What to do -
What is needed is every line of the material that contains "coffee".

── Recorded information ──

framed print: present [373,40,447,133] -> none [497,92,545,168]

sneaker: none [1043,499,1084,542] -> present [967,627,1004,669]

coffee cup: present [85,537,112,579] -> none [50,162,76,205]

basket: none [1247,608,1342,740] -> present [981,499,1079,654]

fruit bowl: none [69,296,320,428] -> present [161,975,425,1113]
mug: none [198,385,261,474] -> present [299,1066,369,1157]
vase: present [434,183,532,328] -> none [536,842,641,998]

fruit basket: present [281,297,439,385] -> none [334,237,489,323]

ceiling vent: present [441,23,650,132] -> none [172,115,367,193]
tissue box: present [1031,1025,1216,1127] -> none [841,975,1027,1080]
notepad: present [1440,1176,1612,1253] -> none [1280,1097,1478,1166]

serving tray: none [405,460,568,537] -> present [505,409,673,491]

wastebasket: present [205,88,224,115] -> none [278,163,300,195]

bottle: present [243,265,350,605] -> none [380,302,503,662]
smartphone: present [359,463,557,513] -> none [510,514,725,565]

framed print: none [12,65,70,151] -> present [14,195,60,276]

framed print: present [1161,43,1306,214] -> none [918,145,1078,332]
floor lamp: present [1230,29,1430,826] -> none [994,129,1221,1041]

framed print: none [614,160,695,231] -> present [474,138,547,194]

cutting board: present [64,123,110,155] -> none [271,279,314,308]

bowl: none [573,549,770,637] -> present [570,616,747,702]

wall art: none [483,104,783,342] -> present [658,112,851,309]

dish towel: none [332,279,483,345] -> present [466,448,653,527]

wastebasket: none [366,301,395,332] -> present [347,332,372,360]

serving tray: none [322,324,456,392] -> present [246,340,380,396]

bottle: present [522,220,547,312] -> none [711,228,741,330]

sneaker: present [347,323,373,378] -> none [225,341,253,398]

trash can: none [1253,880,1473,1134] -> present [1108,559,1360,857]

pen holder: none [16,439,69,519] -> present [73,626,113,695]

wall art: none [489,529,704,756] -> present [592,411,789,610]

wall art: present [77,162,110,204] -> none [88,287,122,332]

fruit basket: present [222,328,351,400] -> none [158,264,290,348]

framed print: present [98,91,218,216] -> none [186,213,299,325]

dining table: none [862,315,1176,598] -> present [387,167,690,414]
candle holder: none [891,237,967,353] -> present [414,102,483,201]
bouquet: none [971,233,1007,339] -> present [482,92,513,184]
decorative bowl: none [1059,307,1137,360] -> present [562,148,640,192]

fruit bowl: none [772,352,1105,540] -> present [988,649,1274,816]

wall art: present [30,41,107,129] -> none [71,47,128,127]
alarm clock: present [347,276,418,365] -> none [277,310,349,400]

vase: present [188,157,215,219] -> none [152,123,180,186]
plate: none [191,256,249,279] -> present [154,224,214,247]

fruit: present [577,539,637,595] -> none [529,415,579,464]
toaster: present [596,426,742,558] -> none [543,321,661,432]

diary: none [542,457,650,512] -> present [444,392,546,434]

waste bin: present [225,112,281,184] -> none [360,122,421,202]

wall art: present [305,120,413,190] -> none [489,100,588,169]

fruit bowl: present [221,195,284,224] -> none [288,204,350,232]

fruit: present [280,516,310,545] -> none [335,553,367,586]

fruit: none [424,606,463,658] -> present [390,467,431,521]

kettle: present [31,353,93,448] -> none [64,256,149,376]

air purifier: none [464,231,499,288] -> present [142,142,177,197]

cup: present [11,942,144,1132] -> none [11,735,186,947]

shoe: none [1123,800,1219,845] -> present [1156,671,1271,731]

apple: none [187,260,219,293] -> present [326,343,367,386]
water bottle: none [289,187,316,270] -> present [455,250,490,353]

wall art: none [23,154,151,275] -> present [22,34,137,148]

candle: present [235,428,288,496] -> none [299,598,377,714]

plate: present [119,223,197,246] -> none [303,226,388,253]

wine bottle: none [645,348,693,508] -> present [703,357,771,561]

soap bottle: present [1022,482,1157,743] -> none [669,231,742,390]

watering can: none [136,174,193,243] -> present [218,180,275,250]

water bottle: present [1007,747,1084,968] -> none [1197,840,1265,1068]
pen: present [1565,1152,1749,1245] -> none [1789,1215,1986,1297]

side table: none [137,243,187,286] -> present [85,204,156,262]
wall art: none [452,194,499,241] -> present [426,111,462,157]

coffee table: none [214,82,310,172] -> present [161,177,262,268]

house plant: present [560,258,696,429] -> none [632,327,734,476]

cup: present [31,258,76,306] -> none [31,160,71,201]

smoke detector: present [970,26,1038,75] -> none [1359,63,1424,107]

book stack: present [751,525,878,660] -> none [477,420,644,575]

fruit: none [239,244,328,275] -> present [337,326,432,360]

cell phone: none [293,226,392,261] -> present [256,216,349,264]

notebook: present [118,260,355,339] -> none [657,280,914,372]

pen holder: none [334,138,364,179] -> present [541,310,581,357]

───

Answer to the exercise -
coffee cup: present [85,537,112,579] -> none [50,162,76,205]
coffee table: none [214,82,310,172] -> present [161,177,262,268]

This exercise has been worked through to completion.